Selected passage: Begin
# Fashion hit or fashion miss?



## Aprill (Mar 13, 2007)

Kylie Minogue


----------



## daer0n (Mar 13, 2007)

Fashion miss 

she looks years older!


----------



## jewele (Mar 13, 2007)

That's a big freakin miss!!! It's too baggy and bulky on her.


----------



## bluebird26 (Mar 13, 2007)

It seems she just came from a funeral (she just needs a sad face)


----------



## Ashley (Mar 13, 2007)

Miss!


----------



## StereoXGirl (Mar 14, 2007)

Miss. It's just too over the top.


----------



## Retro-Violet (Mar 14, 2007)

i like it. its something i would wear too.


----------



## SimplyElegant (Mar 14, 2007)

Huge miss to me.


----------



## WhitneyF (Mar 14, 2007)

Definite miss.


----------



## usersassychick0 (Mar 14, 2007)

MISS! i don't understand half of what celebrites wear!


----------



## CellyCell (Mar 14, 2007)

It missed so hard it went off the cliff.


----------



## Kathy (Mar 14, 2007)

I have to say miss! Too frumpy looking.


----------



## luxotika (Mar 14, 2007)

I would say a miss. Too velour looking to me!


----------



## MissMissy (Mar 14, 2007)

Miss!!!
Selected passage: End
To do –
a) Which usernames in the fashion thread posted on Mar 13, 2007? Give them in the order they appear.
b) Continue the fashion thread from its last post.
Given data: Begin
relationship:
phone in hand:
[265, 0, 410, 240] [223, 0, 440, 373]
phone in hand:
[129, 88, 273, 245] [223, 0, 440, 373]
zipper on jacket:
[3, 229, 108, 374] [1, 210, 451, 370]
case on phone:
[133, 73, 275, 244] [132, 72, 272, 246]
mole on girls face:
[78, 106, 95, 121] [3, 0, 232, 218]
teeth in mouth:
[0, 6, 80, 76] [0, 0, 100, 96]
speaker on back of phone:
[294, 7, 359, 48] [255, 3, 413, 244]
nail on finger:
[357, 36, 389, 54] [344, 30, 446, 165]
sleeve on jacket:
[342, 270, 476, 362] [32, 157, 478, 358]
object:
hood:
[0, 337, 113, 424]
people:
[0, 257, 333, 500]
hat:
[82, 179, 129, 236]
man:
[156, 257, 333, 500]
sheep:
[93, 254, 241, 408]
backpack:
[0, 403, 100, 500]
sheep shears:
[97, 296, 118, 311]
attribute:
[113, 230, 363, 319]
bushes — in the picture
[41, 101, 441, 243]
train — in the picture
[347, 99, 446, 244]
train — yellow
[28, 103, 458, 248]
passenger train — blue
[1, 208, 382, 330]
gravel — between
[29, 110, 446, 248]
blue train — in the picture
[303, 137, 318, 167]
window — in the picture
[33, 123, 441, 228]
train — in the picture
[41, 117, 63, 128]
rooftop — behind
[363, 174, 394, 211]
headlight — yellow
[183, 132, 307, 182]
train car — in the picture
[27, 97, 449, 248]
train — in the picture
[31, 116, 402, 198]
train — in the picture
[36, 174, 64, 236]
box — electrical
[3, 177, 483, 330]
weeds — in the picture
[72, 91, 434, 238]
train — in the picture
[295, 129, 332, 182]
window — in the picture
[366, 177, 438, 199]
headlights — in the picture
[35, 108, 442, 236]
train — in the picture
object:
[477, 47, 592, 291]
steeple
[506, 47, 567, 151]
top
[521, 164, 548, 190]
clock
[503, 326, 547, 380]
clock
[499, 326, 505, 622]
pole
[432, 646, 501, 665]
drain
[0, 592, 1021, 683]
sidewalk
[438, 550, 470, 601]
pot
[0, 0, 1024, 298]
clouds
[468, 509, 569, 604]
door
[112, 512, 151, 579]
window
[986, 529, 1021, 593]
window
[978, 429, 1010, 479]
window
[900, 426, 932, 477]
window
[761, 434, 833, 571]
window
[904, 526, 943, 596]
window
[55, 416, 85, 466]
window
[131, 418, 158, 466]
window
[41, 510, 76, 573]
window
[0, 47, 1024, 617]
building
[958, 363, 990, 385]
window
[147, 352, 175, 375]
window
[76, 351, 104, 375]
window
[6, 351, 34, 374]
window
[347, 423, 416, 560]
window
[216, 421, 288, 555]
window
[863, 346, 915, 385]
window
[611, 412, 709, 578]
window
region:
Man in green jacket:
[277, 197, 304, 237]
Given data: End
Given data: Begin
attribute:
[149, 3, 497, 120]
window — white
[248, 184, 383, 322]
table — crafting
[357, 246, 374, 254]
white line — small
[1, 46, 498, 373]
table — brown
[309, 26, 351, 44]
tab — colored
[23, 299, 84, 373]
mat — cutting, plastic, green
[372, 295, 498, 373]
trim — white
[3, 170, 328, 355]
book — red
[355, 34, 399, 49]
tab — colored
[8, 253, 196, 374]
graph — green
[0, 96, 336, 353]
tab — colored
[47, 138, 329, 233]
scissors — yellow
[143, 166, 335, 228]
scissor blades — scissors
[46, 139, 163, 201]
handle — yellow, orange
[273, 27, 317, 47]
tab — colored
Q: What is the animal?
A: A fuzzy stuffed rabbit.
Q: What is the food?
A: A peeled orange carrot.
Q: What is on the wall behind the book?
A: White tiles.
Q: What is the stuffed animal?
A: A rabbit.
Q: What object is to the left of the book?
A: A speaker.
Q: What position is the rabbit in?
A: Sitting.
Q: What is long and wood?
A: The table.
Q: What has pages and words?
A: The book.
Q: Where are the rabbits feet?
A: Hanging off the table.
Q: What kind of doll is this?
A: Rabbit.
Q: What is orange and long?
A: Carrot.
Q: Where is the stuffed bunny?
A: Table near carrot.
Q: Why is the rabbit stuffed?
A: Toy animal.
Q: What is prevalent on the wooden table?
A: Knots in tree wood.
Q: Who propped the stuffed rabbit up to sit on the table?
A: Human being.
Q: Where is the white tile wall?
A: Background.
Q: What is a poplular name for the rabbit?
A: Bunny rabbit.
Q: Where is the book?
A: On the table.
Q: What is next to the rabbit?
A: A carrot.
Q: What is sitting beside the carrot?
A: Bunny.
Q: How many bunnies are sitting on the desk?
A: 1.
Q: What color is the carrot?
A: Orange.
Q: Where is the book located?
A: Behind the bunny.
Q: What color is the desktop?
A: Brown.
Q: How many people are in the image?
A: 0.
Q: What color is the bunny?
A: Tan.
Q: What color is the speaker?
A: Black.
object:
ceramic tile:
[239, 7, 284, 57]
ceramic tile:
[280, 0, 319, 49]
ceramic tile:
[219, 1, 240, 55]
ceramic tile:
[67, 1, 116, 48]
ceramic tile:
Given data: End
Given data: Begin
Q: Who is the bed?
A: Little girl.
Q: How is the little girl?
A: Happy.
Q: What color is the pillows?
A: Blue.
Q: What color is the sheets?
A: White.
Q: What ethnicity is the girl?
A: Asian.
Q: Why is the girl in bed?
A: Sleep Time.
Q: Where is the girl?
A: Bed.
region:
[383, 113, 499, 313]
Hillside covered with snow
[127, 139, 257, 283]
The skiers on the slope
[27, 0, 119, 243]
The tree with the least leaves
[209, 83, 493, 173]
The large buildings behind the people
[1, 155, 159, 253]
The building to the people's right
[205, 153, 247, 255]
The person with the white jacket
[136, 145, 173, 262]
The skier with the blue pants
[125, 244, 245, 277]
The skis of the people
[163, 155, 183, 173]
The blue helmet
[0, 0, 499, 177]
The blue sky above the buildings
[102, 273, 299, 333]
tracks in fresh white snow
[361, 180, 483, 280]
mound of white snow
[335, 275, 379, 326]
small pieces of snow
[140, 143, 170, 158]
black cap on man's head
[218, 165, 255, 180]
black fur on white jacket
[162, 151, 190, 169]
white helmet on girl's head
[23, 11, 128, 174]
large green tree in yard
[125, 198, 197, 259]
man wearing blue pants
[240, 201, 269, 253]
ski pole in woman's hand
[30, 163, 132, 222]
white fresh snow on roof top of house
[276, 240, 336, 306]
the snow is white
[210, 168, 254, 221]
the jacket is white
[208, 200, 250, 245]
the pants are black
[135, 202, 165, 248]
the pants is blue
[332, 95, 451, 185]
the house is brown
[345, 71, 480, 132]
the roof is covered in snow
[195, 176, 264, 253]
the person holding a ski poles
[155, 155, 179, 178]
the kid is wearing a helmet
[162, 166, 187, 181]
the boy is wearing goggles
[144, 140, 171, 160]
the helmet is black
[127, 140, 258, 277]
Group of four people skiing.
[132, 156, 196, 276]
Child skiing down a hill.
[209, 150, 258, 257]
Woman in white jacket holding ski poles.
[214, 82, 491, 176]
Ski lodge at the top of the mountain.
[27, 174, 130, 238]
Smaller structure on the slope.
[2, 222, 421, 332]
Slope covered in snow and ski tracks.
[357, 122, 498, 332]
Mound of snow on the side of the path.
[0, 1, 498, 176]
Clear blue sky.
Given data: End
Expected outputs –
a) Aprill, daer0n, jewele, bluebird26, Ashley

b)
----------



## Jennifer (Mar 14, 2007)

that is really ugly. i would never.


----------



## anne7 (Mar 14, 2007)

MISS. She looks like a lumpy dumpy school marm.


----------



## pinksugar (Mar 14, 2007)

miss. WTF is with that bow? the boots are hot, and the dress is alright, but they don't go together at all. And that bow looks retarded :$


----------



## daer0n (Mar 14, 2007)

LOL!!


----------



## beautynista (Mar 14, 2007)

Definitely a miss! :tocktock: :tocktock:


----------



## magosienne (Mar 14, 2007)

ewww ! what was she thinking ? :tocktock:


----------



## Kookie-for-COCO (Mar 14, 2007)

Definite miss


----------



## Sonia_K (Mar 14, 2007)

Miss. I don't like the dress or the accessories.


----------



## Sarah84 (Mar 14, 2007)

certainly not something i'd wear


----------



## flychick767 (Mar 14, 2007)

Maybe for your 80 year old grandmother.


----------



## EyeCandyDiva (Mar 14, 2007)

That is CLEARLY a fashion miss...:-(


----------



## Ricci (Mar 14, 2007)

ack!!!!!


----------



## XkrissyX (Mar 14, 2007)

haHAHAHAH...my grandma wears better clothes than!.hah


----------



## daer0n (Mar 14, 2007)

LMAO!! you're so funny Krissy :rotfl:


----------



## meganwku22486 (Mar 14, 2007)

ew, miss. it looks like one of those ugly blue velvet couches.


----------



## TheOpenRoad (Mar 14, 2007)

Miss.







What happened to THIS Kylie?


----------



## Bea (Mar 14, 2007)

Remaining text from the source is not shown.